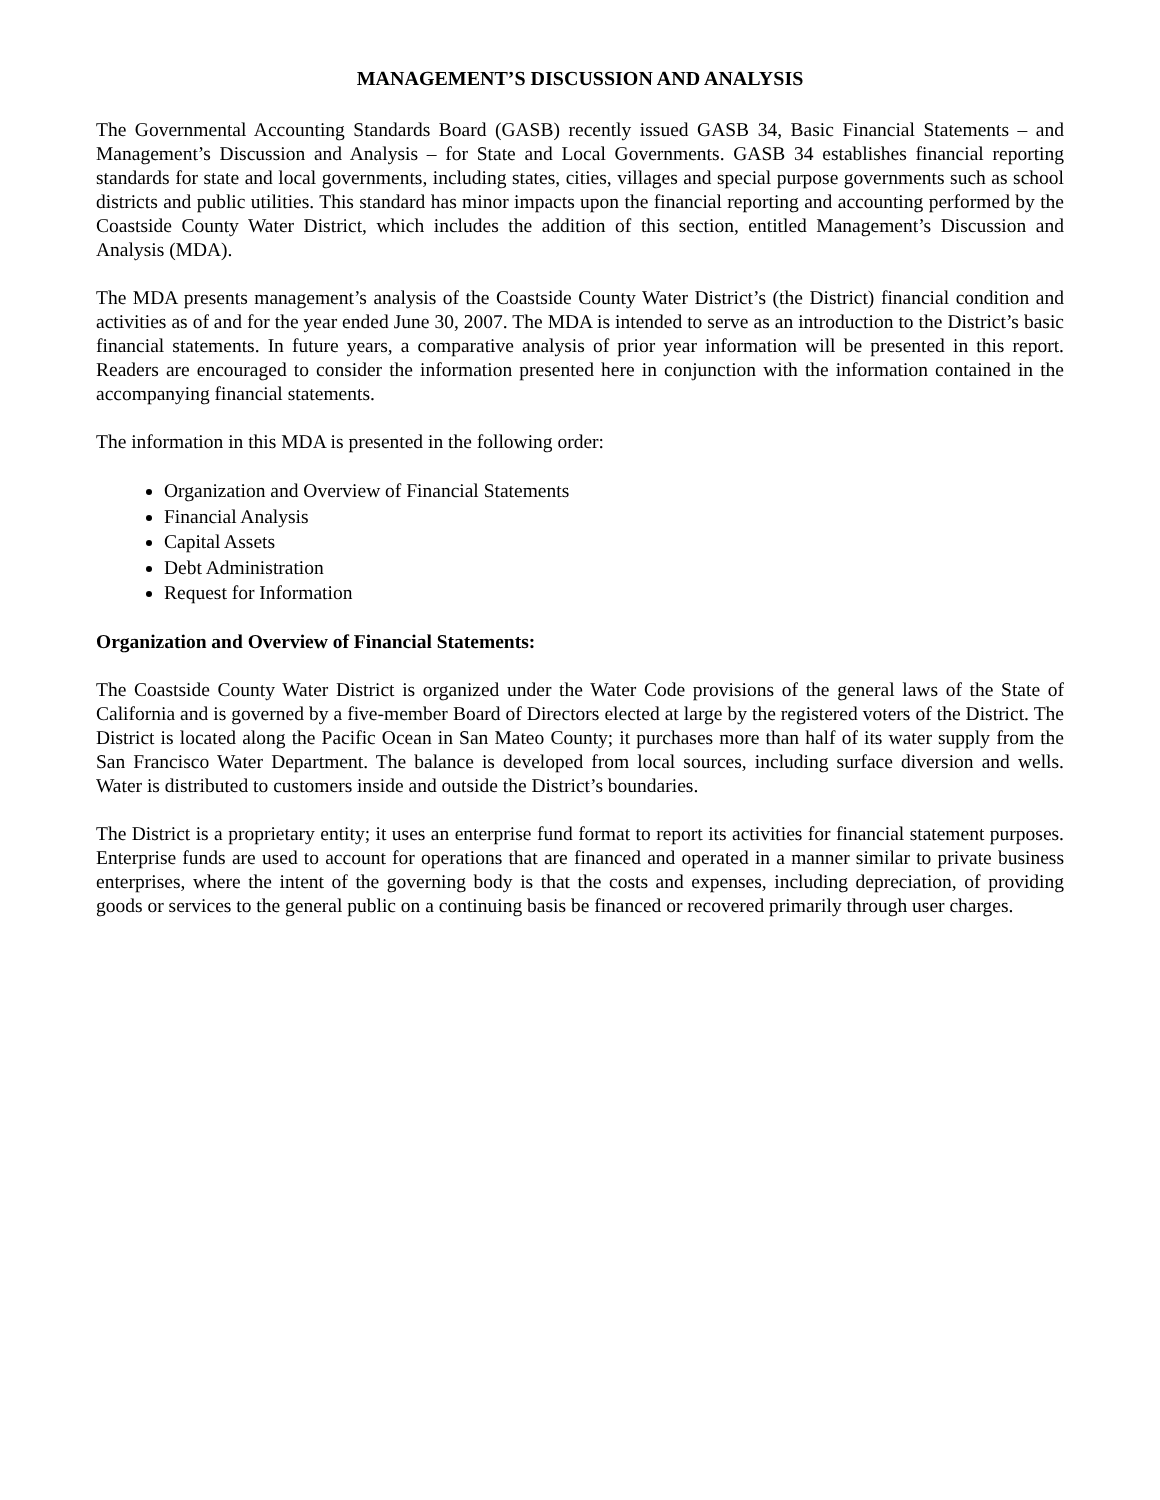MANAGEMENT’S DISCUSSION AND ANALYSIS
The Governmental Accounting Standards Board (GASB) recently issued GASB 34, Basic Financial Statements – and Management’s Discussion and Analysis – for State and Local Governments. GASB 34 establishes financial reporting standards for state and local governments, including states, cities, villages and special purpose governments such as school districts and public utilities. This standard has minor impacts upon the financial reporting and accounting performed by the Coastside County Water District, which includes the addition of this section, entitled Management’s Discussion and Analysis (MDA).
The MDA presents management’s analysis of the Coastside County Water District’s (the District) financial condition and activities as of and for the year ended June 30, 2007. The MDA is intended to serve as an introduction to the District’s basic financial statements. In future years, a comparative analysis of prior year information will be presented in this report. Readers are encouraged to consider the information presented here in conjunction with the information contained in the accompanying financial statements.
The information in this MDA is presented in the following order:
Organization and Overview of Financial Statements
Financial Analysis
Capital Assets
Debt Administration
Request for Information
Organization and Overview of Financial Statements:
The Coastside County Water District is organized under the Water Code provisions of the general laws of the State of California and is governed by a five-member Board of Directors elected at large by the registered voters of the District. The District is located along the Pacific Ocean in San Mateo County; it purchases more than half of its water supply from the San Francisco Water Department. The balance is developed from local sources, including surface diversion and wells. Water is distributed to customers inside and outside the District’s boundaries.
The District is a proprietary entity; it uses an enterprise fund format to report its activities for financial statement purposes. Enterprise funds are used to account for operations that are financed and operated in a manner similar to private business enterprises, where the intent of the governing body is that the costs and expenses, including depreciation, of providing goods or services to the general public on a continuing basis be financed or recovered primarily through user charges.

WORK ITEM:
In your copy of the material, match every word exactly and include no pictures.

THE COMPLETED TASK:
MANAGEMENT’S DISCUSSION AND ANALYSIS
The Governmental Accounting Standards Board (GASB) recently issued GASB 34, Basic Financial Statements – and Management’s Discussion and Analysis – for State and Local Governments. GASB 34 establishes financial reporting standards for state and local governments, including states, cities, villages and special purpose governments such as school districts and public utilities. This standard has minor impacts upon the financial reporting and accounting performed by the Coastside County Water District, which includes the addition of this section, entitled Management’s Discussion and Analysis (MDA).
The MDA presents management’s analysis of the Coastside County Water District’s (the District) financial condition and activities as of and for the year ended June 30, 2007. The MDA is intended to serve as an introduction to the District’s basic financial statements. In future years, a comparative analysis of prior year information will be presented in this report. Readers are encouraged to consider the information presented here in conjunction with the information contained in the accompanying financial statements.
The information in this MDA is presented in the following order:
Organization and Overview of Financial Statements
Financial Analysis
Capital Assets
Debt Administration
Request for Information
Organization and Overview of Financial Statements:
The Coastside County Water District is organized under the Water Code provisions of the general laws of the State of California and is governed by a five-member Board of Directors elected at large by the registered voters of the District. The District is located along the Pacific Ocean in San Mateo County; it purchases more than half of its water supply from the San Francisco Water Department. The balance is developed from local sources, including surface diversion and wells. Water is distributed to customers inside and outside the District’s boundaries.
The District is a proprietary entity; it uses an enterprise fund format to report its activities for financial statement purposes. Enterprise funds are used to account for operations that are financed and operated in a manner similar to private business enterprises, where the intent of the governing body is that the costs and expenses, including depreciation, of providing goods or services to the general public on a continuing basis be financed or recovered primarily through user charges.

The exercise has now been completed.